▶ **Description of the task**: Exactly as written, copy the lines that run from the start of the data below to the line containing "Document page, 1500x844 pixels.", both ends included.

- Opening Delimiter -

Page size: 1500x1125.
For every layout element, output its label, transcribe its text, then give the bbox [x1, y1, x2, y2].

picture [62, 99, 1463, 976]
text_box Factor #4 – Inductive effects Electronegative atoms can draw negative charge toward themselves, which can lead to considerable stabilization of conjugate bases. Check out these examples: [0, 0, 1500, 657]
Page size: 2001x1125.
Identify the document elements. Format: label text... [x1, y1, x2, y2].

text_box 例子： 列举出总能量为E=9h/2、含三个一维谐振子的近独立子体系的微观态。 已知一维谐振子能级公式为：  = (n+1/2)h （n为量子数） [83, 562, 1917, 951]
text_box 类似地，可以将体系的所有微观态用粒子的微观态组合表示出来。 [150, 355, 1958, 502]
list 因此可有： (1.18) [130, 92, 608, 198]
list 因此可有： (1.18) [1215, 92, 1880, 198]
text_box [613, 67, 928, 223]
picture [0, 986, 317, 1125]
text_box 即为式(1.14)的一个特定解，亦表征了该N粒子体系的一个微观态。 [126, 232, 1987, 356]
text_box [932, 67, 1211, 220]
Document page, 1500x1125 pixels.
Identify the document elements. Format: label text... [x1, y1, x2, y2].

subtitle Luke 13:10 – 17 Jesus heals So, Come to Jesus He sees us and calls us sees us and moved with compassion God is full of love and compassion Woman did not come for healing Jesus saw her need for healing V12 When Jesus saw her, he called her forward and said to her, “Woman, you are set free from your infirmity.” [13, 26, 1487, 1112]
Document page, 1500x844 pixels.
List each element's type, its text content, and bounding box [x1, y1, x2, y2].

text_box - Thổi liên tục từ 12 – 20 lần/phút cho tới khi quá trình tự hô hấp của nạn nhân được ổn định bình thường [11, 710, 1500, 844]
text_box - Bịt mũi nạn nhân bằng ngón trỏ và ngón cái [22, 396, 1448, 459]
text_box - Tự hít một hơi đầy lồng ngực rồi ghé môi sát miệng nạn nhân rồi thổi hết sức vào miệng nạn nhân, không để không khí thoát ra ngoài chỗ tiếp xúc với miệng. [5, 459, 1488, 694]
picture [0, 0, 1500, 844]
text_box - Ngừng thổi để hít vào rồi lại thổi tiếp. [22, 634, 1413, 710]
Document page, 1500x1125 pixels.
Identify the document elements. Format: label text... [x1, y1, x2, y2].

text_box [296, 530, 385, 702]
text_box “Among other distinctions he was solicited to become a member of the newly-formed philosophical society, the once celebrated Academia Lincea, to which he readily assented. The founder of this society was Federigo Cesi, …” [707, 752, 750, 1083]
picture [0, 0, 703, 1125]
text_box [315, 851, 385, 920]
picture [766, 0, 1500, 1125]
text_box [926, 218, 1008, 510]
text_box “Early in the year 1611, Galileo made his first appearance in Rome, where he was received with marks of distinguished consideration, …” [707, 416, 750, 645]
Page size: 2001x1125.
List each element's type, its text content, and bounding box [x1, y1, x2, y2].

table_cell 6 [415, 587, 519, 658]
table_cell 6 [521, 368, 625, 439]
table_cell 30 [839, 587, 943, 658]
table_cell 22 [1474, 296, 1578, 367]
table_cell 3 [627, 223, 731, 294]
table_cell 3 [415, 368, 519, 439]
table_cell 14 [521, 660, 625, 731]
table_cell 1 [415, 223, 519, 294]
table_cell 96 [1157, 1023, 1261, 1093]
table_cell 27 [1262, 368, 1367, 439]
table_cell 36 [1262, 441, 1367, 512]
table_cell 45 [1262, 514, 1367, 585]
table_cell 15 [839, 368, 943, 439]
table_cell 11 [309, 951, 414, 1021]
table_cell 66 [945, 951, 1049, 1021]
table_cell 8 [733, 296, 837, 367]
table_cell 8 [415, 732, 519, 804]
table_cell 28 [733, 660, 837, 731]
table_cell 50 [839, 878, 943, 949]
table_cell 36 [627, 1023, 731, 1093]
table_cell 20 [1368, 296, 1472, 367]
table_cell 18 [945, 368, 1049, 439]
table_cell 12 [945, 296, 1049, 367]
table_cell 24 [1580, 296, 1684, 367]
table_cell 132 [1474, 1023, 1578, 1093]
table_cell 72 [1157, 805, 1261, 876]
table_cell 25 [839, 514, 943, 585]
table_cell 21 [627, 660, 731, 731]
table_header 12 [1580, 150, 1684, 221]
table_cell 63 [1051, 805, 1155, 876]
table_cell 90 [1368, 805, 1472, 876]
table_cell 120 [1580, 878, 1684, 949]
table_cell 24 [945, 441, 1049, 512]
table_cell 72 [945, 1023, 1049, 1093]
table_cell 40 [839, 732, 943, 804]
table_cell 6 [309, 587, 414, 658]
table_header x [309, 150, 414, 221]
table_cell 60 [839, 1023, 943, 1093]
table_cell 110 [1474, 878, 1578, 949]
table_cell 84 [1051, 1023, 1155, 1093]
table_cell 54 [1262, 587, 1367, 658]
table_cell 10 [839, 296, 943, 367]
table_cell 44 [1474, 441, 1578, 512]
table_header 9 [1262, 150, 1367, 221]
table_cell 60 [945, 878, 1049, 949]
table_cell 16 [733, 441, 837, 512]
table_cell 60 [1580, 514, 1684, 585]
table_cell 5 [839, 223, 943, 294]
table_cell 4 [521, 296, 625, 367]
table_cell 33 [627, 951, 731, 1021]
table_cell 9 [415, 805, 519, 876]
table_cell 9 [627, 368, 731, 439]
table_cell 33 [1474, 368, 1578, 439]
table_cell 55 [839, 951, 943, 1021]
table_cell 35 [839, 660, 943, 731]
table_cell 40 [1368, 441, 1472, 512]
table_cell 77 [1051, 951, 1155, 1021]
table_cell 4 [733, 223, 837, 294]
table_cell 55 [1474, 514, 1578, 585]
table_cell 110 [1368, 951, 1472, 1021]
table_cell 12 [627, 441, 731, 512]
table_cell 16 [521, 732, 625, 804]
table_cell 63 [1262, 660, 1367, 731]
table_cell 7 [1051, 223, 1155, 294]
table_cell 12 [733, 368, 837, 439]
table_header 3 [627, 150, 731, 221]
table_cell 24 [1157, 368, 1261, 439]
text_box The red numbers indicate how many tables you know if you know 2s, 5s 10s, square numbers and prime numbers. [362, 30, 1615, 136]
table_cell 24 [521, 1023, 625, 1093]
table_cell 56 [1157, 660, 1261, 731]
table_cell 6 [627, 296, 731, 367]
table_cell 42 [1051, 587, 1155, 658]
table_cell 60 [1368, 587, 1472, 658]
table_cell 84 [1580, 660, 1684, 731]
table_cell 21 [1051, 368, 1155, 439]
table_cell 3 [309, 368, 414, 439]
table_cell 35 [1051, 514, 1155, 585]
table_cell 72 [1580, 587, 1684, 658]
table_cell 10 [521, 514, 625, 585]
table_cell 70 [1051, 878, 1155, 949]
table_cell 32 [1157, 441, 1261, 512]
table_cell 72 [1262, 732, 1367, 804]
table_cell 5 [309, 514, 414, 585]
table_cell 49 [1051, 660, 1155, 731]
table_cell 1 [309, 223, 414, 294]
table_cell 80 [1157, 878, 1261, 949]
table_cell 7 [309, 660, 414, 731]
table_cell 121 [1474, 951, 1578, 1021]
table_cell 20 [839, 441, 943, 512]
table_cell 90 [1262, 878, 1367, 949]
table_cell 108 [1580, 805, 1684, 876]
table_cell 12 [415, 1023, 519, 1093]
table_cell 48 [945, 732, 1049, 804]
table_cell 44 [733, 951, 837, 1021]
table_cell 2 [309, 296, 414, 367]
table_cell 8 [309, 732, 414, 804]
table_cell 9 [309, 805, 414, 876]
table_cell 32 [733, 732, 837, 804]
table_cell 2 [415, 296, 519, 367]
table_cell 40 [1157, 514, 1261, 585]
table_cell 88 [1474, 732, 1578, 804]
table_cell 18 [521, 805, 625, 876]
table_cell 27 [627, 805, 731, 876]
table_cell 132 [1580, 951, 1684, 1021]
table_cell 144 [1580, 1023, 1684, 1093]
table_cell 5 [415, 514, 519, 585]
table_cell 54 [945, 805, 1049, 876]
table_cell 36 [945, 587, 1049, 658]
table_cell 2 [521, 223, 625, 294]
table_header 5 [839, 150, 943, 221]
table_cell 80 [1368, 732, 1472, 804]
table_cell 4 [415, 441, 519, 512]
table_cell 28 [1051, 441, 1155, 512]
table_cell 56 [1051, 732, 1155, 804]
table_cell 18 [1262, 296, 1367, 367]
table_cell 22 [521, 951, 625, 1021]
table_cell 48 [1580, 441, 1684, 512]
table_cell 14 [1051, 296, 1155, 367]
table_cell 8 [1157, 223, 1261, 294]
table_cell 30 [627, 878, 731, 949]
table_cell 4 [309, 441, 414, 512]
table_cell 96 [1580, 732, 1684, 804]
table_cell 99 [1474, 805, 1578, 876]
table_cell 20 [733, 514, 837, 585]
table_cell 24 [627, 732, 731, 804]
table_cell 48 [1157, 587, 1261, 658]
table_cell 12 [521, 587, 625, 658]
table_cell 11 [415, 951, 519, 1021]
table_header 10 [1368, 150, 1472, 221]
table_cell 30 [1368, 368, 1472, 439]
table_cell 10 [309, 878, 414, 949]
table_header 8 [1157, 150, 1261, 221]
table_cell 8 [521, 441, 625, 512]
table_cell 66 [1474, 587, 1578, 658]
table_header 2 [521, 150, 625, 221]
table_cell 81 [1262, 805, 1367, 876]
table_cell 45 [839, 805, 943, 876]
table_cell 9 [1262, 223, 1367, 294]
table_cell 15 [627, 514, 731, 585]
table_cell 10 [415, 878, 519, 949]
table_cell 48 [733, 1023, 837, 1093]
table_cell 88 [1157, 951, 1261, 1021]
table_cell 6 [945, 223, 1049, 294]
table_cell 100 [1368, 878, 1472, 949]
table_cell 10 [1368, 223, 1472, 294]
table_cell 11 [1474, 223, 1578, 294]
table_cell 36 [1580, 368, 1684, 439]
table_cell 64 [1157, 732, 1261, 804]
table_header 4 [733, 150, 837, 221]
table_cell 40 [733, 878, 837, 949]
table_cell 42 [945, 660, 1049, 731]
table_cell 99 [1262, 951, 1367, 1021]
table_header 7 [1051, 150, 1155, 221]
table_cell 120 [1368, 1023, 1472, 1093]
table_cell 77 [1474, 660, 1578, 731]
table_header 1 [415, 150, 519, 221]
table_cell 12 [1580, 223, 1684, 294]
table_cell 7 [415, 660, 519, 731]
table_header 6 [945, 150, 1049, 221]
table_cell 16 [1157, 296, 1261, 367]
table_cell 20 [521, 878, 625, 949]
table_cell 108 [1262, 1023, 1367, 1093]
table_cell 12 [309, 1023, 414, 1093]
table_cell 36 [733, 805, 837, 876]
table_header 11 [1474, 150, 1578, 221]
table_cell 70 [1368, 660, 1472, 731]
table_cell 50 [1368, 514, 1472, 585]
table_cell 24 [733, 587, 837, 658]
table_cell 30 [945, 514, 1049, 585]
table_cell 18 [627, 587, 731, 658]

- Closing Delimiter -

▶ **Answer box**:
Page size: 1500x1125.
For every layout element, output its label, transcribe its text, then give the bbox [x1, y1, x2, y2].

picture [62, 99, 1463, 976]
text_box Factor #4 – Inductive effects Electronegative atoms can draw negative charge toward themselves, which can lead to considerable stabilization of conjugate bases. Check out these examples: [0, 0, 1500, 657]
Page size: 2001x1125.
Identify the document elements. Format: label text... [x1, y1, x2, y2].

text_box 例子： 列举出总能量为E=9h/2、含三个一维谐振子的近独立子体系的微观态。 已知一维谐振子能级公式为：  = (n+1/2)h （n为量子数） [83, 562, 1917, 951]
text_box 类似地，可以将体系的所有微观态用粒子的微观态组合表示出来。 [150, 355, 1958, 502]
list 因此可有： (1.18) [130, 92, 608, 198]
list 因此可有： (1.18) [1215, 92, 1880, 198]
text_box [613, 67, 928, 223]
picture [0, 986, 317, 1125]
text_box 即为式(1.14)的一个特定解，亦表征了该N粒子体系的一个微观态。 [126, 232, 1987, 356]
text_box [932, 67, 1211, 220]
Document page, 1500x1125 pixels.
Identify the document elements. Format: label text... [x1, y1, x2, y2].

subtitle Luke 13:10 – 17 Jesus heals So, Come to Jesus He sees us and calls us sees us and moved with compassion God is full of love and compassion Woman did not come for healing Jesus saw her need for healing V12 When Jesus saw her, he called her forward and said to her, “Woman, you are set free from your infirmity.” [13, 26, 1487, 1112]
Document page, 1500x844 pixels.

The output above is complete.